Figure 2.2: 14 complement components measurements grouped by FSHD and control samples.

ggsave(file=file.path(pkg_dir, "figures", "cohort2-violin-15components.pdf"),
       width=4.5, height=4.5)

2.3 Controls from two cohorts

Shown below is a violin plot of complement component levels in controls from first and second cohorts.

Code chunk below made Suppl. Fig. 2a.

# get cohort1 and tidy up the control samples from 1st and 2nd cohorts
cohort1 <- get(load(file.path(pkg_dir, "data", "table_1.rda")))
cohort1_control <- .tidy_names(cohort1) %>%
  filter(pheno_type=="Control") %>%
  select(`sample ID`, components, Cohort) %>%
  gather(key=complement, value=ml, -`sample ID`, -Cohort)
cohort2_control <- .tidy_names(cohort2) %>%
  filter(pheno_type=="Control") %>%
  select(`sample ID`, components, Cohort) %>%
  gather(key=complement, value=ml, -`sample ID`, -Cohort)

control_tidy <- bind_rows(cohort1_control, cohort2_control) %>% 
  filter(complement !="Bb")

ggplot(control_tidy, aes(x=Cohort, y=ml)) +
  geom_violin(aes(color=Cohort), width=0.7,na.rm=TRUE) +
  geom_dotplot(binaxis='y', na.rm=TRUE,
               stackdir='center', dotsize=1, 
               aes(color=Cohort, fill=Cohort), 
               alpha=0.7, show.legend=FALSE) +
    stat_summary(fun=mean, geom="point", shape=23, size=2, 
               color=mean_color) +
  theme_minimal() +
  labs(title="Controls",
       y=expression(mu*g / ml)) +
  facet_wrap(~ complement, nrow=3, scale="free") +
  scale_fill_manual(values=c("#999999", "#E69F00")) +
  scale_color_manual(values=c("#999999", "#E69F00")) +
  theme(legend.position = c(0.9, 0.15),
        legend.key.size = unit(0.4, 'cm'),
        axis.text.x=element_blank(), axis.title.x=element_blank())

Complement levels of controls from two cohorts. The violin plots display the distribution of the plasma levels by cohorts. The gray dots represent the complement levels in the pilot cohort (cohort1) and the yellow dots in the second cohort (cohort2). The red dots are the mean values in each cohort.

Figure 2.3: Complement levels of controls from two cohorts. The violin plots display the distribution of the plasma levels by cohorts. The gray dots represent the complement levels in the pilot cohort (cohort1) and the yellow dots in the second cohort (cohort2). The red dots are the mean values in each cohort.

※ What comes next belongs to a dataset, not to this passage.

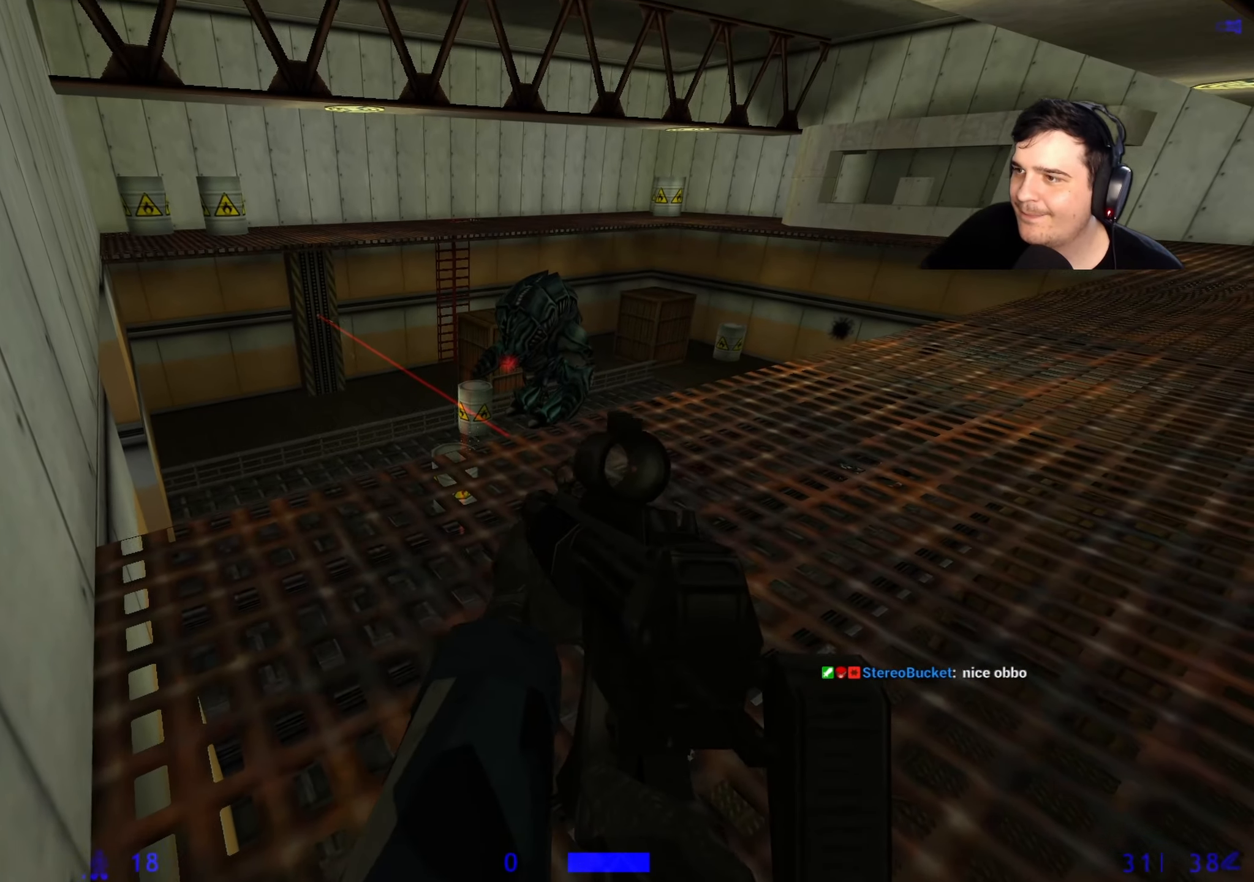
{"keys": [], "events": []}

ggsave(file.path(pkg_dir, "figures", "controls-two-cohorts-violin.pdf"),
    height=4, width=6)

2.4 Stability of FSHDs between two visits

The FSHD subjects’ first and the second visits are named plasma1 and plasma2 respectively. We made a trajectory plot – plasma 1 to plasma 2 – for each of the complement component. There are total 41 FSHD subjects (41 dots on plasma 1) and 20 have the second visits (20 dots on plasma 2). The code chuck below reproduce Suppl. Fig. 2b. The

cohort2_pairs <- 
  get(load(file.path(pkg_dir, "data", "table_4_update.rda")))  %>%
  .tidy_names(.) %>% 
  filter(Cohort == "cohort2", pheno_type == "FSHD") %>%
  select(`sample ID`, components, Plasma, `patient ID`) %>%
  gather(key=complement, value=ml, -`sample ID`, -Plasma, -`patient ID`)

# control ranges
cntr2_rng <- cohort2_tidy %>% filter(pheno_type=="Control") %>%
  group_by(complement) %>%
  summarise(min=min(ml, na.rm=TRUE), max=max(ml, na.rm=TRUE)) %>%
  ungroup()

ggplot(cohort2_pairs, aes(x=Plasma, y=ml)) +
  geom_point(aes(color=Plasma), size=2, show.legend=FALSE) +
  geom_line(aes(group=`patient ID`), color="gray50", show.legend=FALSE) +
  theme_bw() +
  geom_boxplot(width = 0.3, aes(color=Plasma), fill="transparent",
               show.legend=FALSE) +
  geom_rect(data=cntr2_rng, inherit.aes=FALSE,
            aes(xmin=-Inf, xmax=Inf, ymin=min, ymax=max),
            fill="gray50", colour=NA, alpha=0.2) +
    scale_color_manual(values=c("#4AC16DFF", "#365C8DFF")) +
  facet_wrap(~complement, nrow=3, scale="free") +
  labs(title="Cohort2: plasma1 vs. plasma2", 
       y=expression(mu*g / ml))

A trajectory plot of complement levels between the first (plasma1) and second (plasma2) plasma samples of individuals. The trajectory was assigned to the subjects that have the second plasma sample. The gray area presents the range of complement levels in the second cohort's controls.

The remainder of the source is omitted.